Thanks, I'm new to using the formal language of vectors. I've always tried to get around it, like just using scalar projection for things like blocks sliding down planes or law of sines and cosines to find out the angle between two vectors in 3-space, now that I'm starting vector valued functions, these shortcomings have come back to bite me in the ass. :]
i used to struggle with: what IS a vector?
they are "sort of" like numbers, we can add them and subtract them. where they differ, is how multiplication works. basically we have two "kinds" of multiplication:
A) "scalar multiplication": scalar x vector = vector. geometrically, this is "stretching/shrinking" a vector (stretching if our scalar is a > 1, shrinking if our scalar is 0 ≤ a < 1, and "stretching/shrinking in the opposite direction" if our scalar is negative).

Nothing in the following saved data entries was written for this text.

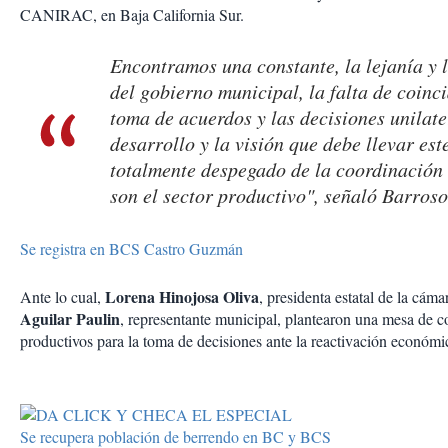
CANIRAC, en Baja California Sur.
Encontramos una constante, la lejanía y 
del gobierno municipal, la falta de coinc
toma de acuerdos y las decisiones unilat
desarrollo y la visión que debe llevar es
totalmente despegado de la coordinación 
son el sector productivo", señaló Barros
Se registra en BCS Castro Guzmán
Lorena Hinojosa Oliva
Ante lo cual,
, presidenta estatal de la cám
Aguilar Paulin
, representante municipal, plantearon una mesa de c
productivos para la toma de decisiones ante la reactivación económi
Se recupera población de berrendo en BC y BCS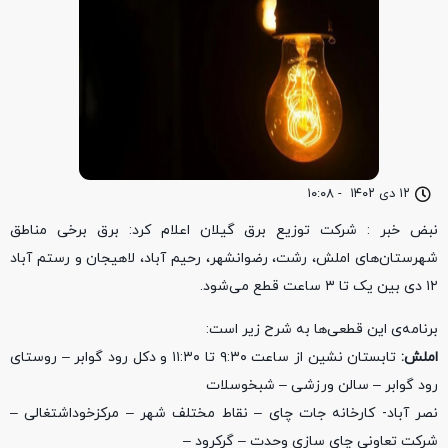
۱۲ دی ۱۴۰۲
-
۱۰:۰۸
نبض خبر : شرکت توزیع برق گیلان اعلام کرد: برق برخی مناطق
شهرستان‌های املش، رشت، رضوانشهر، رحیم آباد، لاهیجان و رستم آباد
۱۲ دی بین یک تا ۳ ساعت قطع می‌شود.
برنامه‌ی این قطعی‌ها به شرح زیر است:
املش:
تابستان نشین از ساعت ۹:۳۰ تا ۱۱:۳۰ و دکل رود گوابر – روستای
رود گوابر – سالن ورزشی – شبخوسلات
نصر آباد- کارخانه جات چای – نقاط مختلف شهر – مرکزخوداشتغالی –
شرکت تعاونی چای سازی وحدت – گرکرود –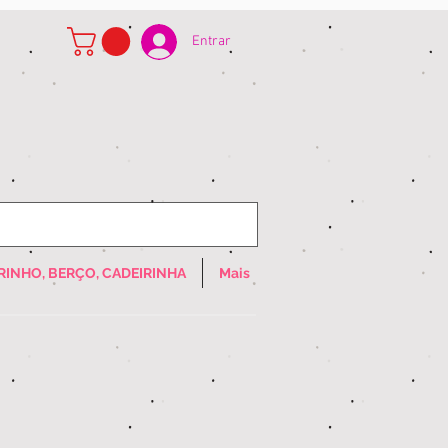
Entrar
RINHO, BERÇO, CADEIRINHA
Mais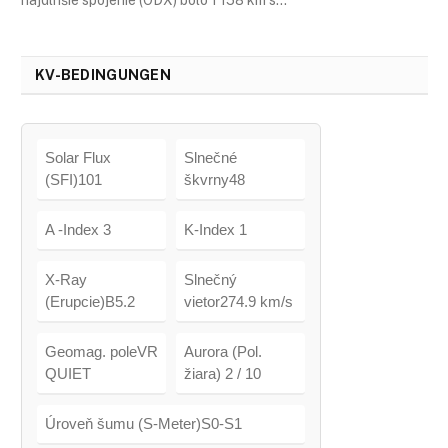
KV-BEDINGUNGEN
Solar Flux
Slnečné
(SFI)101
škvrny48
A -Index 3
K-Index 1
X-Ray
Slnečný
(Erupcie)B5.2
vietor274.9 km/s
Geomag. poleVR
Aurora (Pol.
QUIET
žiara) 2 / 10
Úroveň šumu (S-Meter)S0-S1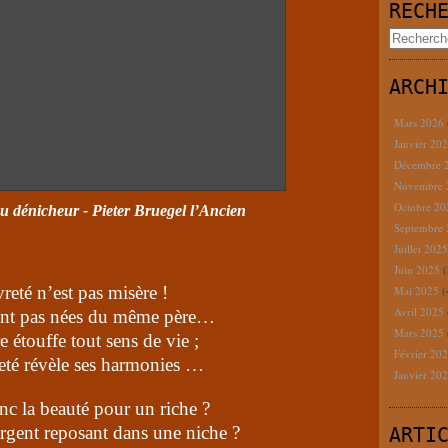
RECH
ARCH
Mars 2026
Janvier 20
Décembre 
Novembre
Octobre 2
 dénicheur - Pieter Bruegel l’Ancien
Septembre
Juillet 202
Juin 2025
(
reté n’est pas misère !
Mai 2025
(
Avril 2025
sont pas nées du même père…
Mars 2025
e étouffe tout sens de vie ;
Février 20
eté révèle ses harmonies …
Janvier 20
nc la beauté pour un riche ?
gent reposant dans une niche ?
ARTI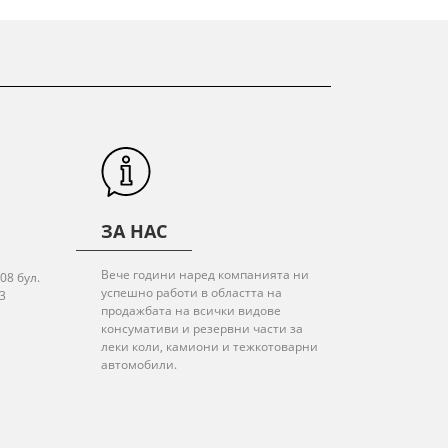
ЗА НАС
Вече години наред компанията ни
08 бул.
успешно работи в областта на
3
продажбата на всички видове
консумативи и резервни части за
леки коли, камиони и тежкотоварни
автомобили.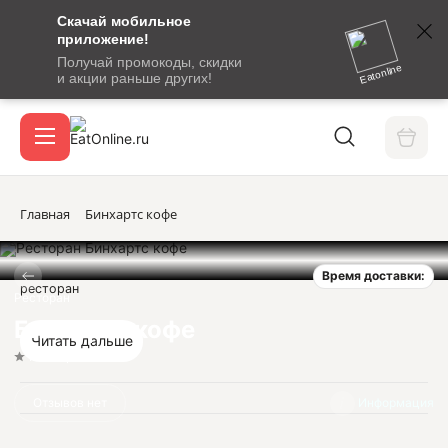
Скачай мобильное
номер
приложение!
SMS-
Получай промокоды, скидки
сообщение
Eatonline
и акции раньше других!
с
Акции
кодом
подтверждения
О сервисе
Главная
Бинхартс кофе
Время доставки:
Откры
ресторан
Вход / регистрация
Ресторан
Бинхартс кофе
Читать дальше
Нет оценок
Отзывов нет
Информация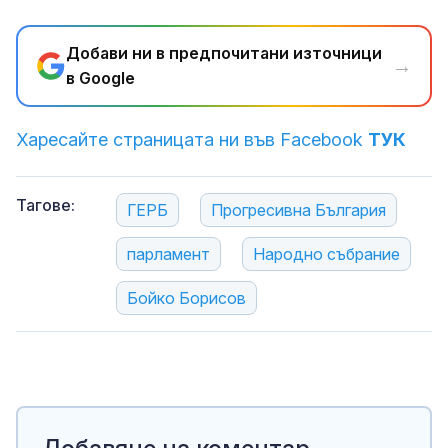
Добави ни в предпочитани източници
→
в Google
Харесайте страницата ни във Facebook
ТУК
Тагове:
ГЕРБ
Прогресивна България
парламент
Народно събрание
Бойко Борисов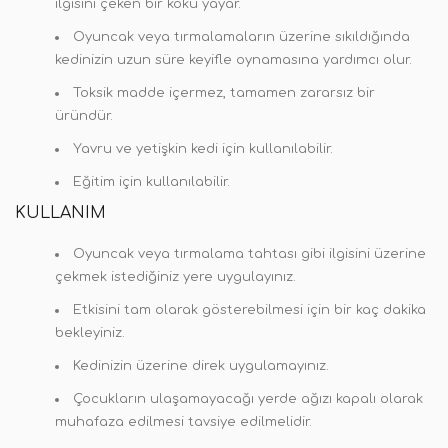
ilgisini çeken bir koku yayar.
Oyuncak veya tırmalamaların üzerine sıkıldığında
kedinizin uzun süre keyifle oynamasına yardımcı olur.
Toksik madde içermez, tamamen zararsız bir
üründür.
Yavru ve yetişkin kedi için kullanılabilir.
Eğitim için kullanılabilir.
KULLANIM
Oyuncak veya tırmalama tahtası gibi ilgisini üzerine
çekmek istediğiniz yere uygulayınız.
Etkisini tam olarak gösterebilmesi için bir kaç dakika
bekleyiniz.
Kedinizin üzerine direk uygulamayınız.
Çocukların ulaşamayacağı yerde ağızı kapalı olarak
muhafaza edilmesi tavsiye edilmelidir.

B) "inner product" (the first kind you meet is usually called the "dot product"): vector x vector = scalar. this is most often used to give meaning to the term "angle between two vectors".
so vectors are a kind of "hybrid" structure, we have these things (vectors) which we can add, but multiplication requires interaction with scalars (which have their own numerical structure, that of a field, which we are more used to). often, to keep the two different TYPES of things (scalars and vectors) distinct, textbooks will use boldface letters for vectors, so you don't get mixed-up.

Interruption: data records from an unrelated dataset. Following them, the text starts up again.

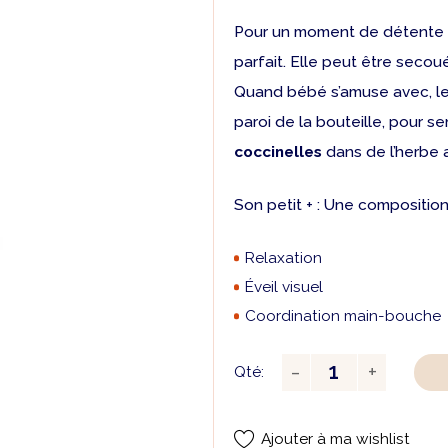
Pour un moment de détente e
parfait. Elle peut être secoué
Quand bébé s’amuse avec, le
paroi de la bouteille, pour se
coccinelles
dans de l’herbe
Son petit + : Une compositio
Relaxation
Éveil visuel
Coordination main-bouche
Qté:
Ajouter à ma wishlist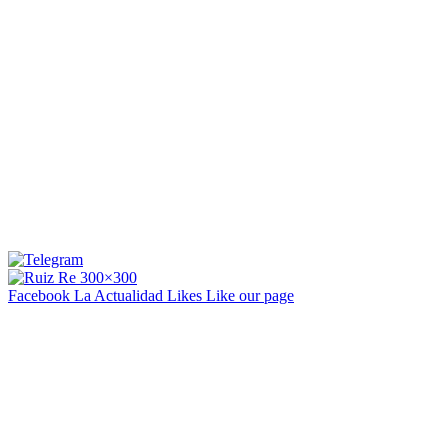
Facebook La Actualidad
Likes
Like our page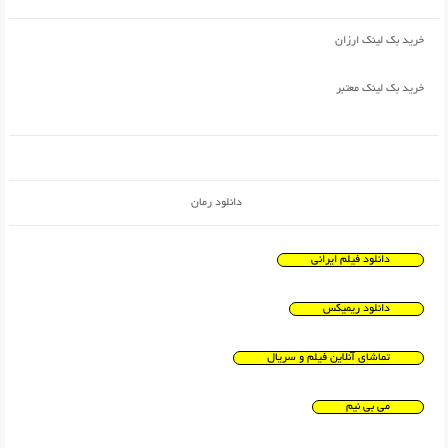
خرید بک لینک ارزان
خرید بک لینک معتبر
دانلود رمان
دانلود فیلم ایرانی
دانلود ریمیکس
تماشای آنلاین فیلم و سریال
می بی نیم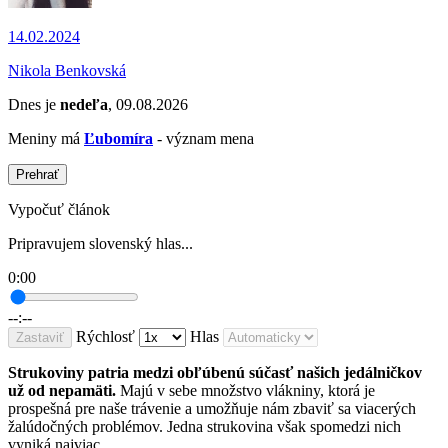
14.02.2024
Nikola Benkovská
Dnes je
nedeľa
, 09.08.2026
Meniny má
Ľubomíra
- význam mena
Prehrať
Vypočuť článok
Pripravujem slovenský hlas...
0:00
--:--
Rýchlosť
Hlas
Zastaviť
Strukoviny patria medzi obľúbenú súčasť našich jedálničkov
už od nepamäti.
Majú v sebe množstvo vlákniny, ktorá je
prospešná pre naše trávenie a umožňuje nám zbaviť sa viacerých
žalúdočných problémov. Jedna strukovina však spomedzi nich
vyniká najviac.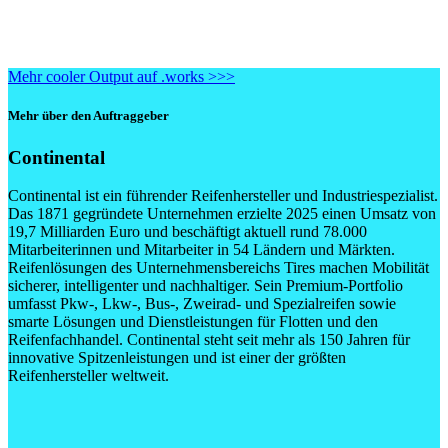
Mehr cooler Output auf .works >>>
Mehr über den Auftraggeber
Continental
Continental ist ein führender Reifenhersteller und Industriespezialist.
Das 1871 gegründete Unternehmen erzielte 2025 einen Umsatz von
19,7 Milliarden Euro und beschäftigt aktuell rund 78.000
Mitarbeiterinnen und Mitarbeiter in 54 Ländern und Märkten.
Reifenlösungen des Unternehmensbereichs Tires machen Mobilität
sicherer, intelligenter und nachhaltiger. Sein Premium-Portfolio
umfasst Pkw-, Lkw-, Bus-, Zweirad- und Spezialreifen sowie
smarte Lösungen und Dienstleistungen für Flotten und den
Reifenfachhandel. Continental steht seit mehr als 150 Jahren für
innovative Spitzenleistungen und ist einer der größten
Reifenhersteller weltweit.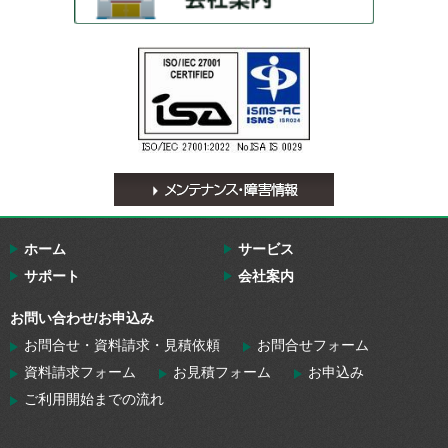
ホーム
サービス
サポート
会社案内
お問い合わせ/お申込み
お問合せ・資料請求・見積依頼
お問合せフォーム
資料請求フォーム
お見積フォーム
お申込み
ご利用開始までの流れ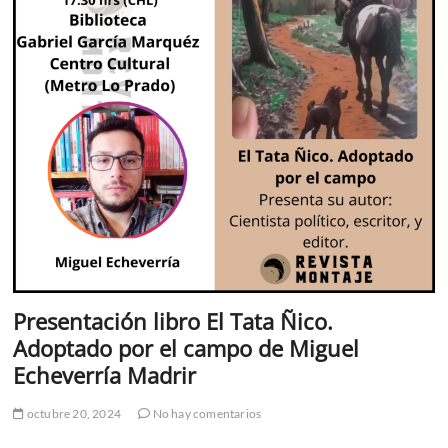
Presentación libro El Tata Ñico.
Adoptado por el campo de Miguel
Echeverría Madrir
octubre 20, 2024
No hay comentarios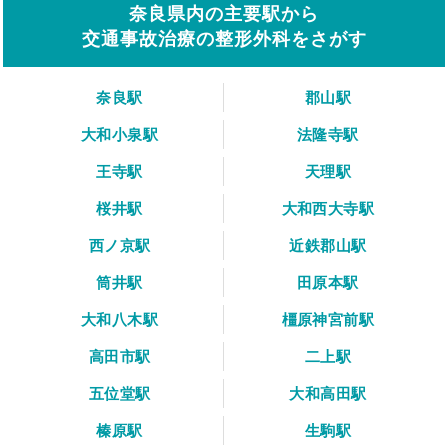
奈良県内の主要駅から
交通事故治療の整形外科をさがす
奈良駅
郡山駅
大和小泉駅
法隆寺駅
王寺駅
天理駅
桜井駅
大和西大寺駅
西ノ京駅
近鉄郡山駅
筒井駅
田原本駅
大和八木駅
橿原神宮前駅
高田市駅
二上駅
五位堂駅
大和高田駅
榛原駅
生駒駅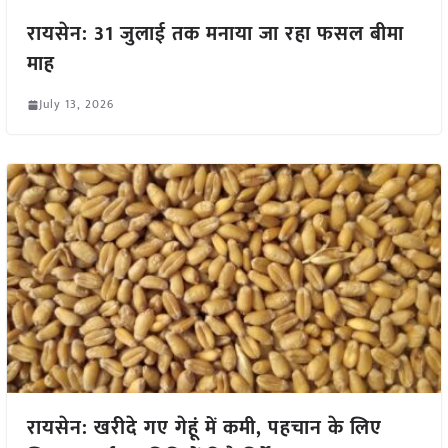
रायसेन: 31 जुलाई तक मनाया जा रहा फसल बीमा
माह
July 13, 2026
रायसेन: खरीदे गए गेहूं में कमी, पहचान के लिए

what makes vectors useful, is that they allow us to do a kind of arithmetic in "more dimensions than one" (so we are not limited to a "number line" for computation). since, in our world, things often happen "in space", vectors give a way of modelling interactions of more complicated things than just "amounts" (like sailing north, but the wind is blowing west, so how do you compensate?).
the underlying logic of vector spaces "makes more sense" if you know more about the different kinds of mathematical structure there can be, but it does require a sizable "detour". and for most practical applications, seeing a vector as an n-tuple of real (or complex) numbers (usually n = 2 or 3, but higher "dimensions" aren't any harder than these, there's just "more coordinates") is usually sufficient, it's not until one gets quite far along in mathematics that other, "weirder" vector spaces need to be tackled.
That's some deep stuff... allow me to bring the subject to a shallower level
do you have to take care to keep track of the direction of a vector? for example if you normalize a vector pointed in the negative direction, v= -i-j-k you get it's value, which will be a positive amount. That makes sense, but I was doing a problem and I almost got an answer that was the correct value but wrong sign, here's the problem and my work:
A force F= 4i - 6j + k Newtons applied to a point that moves a distance 15 meters in the direction b= i + j + k How much work is done?
apparently the answer is -5(Sqrt3)
Taking a step back and imagining the problem as a whole I can see that the vector b is in the positive direction +i,+j,+k direction and that the projection of F onto b is in the -1/3i,-1/3j,-1/3k direction, so I can see why is would be negative, but if b was in the direction +i,-j,+k then how would you know if work done was positive or negative?
the two vectors v and -v have the same magnitude (size, how "long the arrow is") but point in opposite directions. the thing is, there's not just "two directions" in space, there's 6 (actually 3, where each can be positive or negative):
+/- i
+/- j
+/- k
for a total of 8 different "octants" of 3-dimensional space. so just characterizing direction as positive or negative is too simplistic.
in your working-out above,
what you want is W = F.d = F.15(b/|b|) (b = (1,1,1) is not a unit vector, so we have to divide it by its magnitude, to get something we multiply by 15).
= (4,-6,1).(15/√3,15/√3,15/√3) = (15/√3)[(4,6,-1).(1,1,1)] = (5√3)(4 - 6 + 1) = -5√3
if you want to just consider what happens along the vector b = (1,1,1), we can resolve F into it's "b-component" by finding proj_{b}F:
proj_{b}F = [(F.b)/|b|^{2}]b = [(4,-6,1).(1,1,1)/3](1,1,1) = (-1/3)(1,1,1) = (-1/3,-1/3,-1/3) = (-1/3)b = (-1/3)|b|(b/|b|)
= (-1/√3)b/|b| <---negative force in the direction of b.
so in the line determined by b, we have a force of -1/√3, which goes a distance 15, so
W = Fd = (-1/√3)(15) = (-3/√3)(5) = -5√3
what you did is calculate |W|, which conveys "how big the amount of work was", but not which WAY.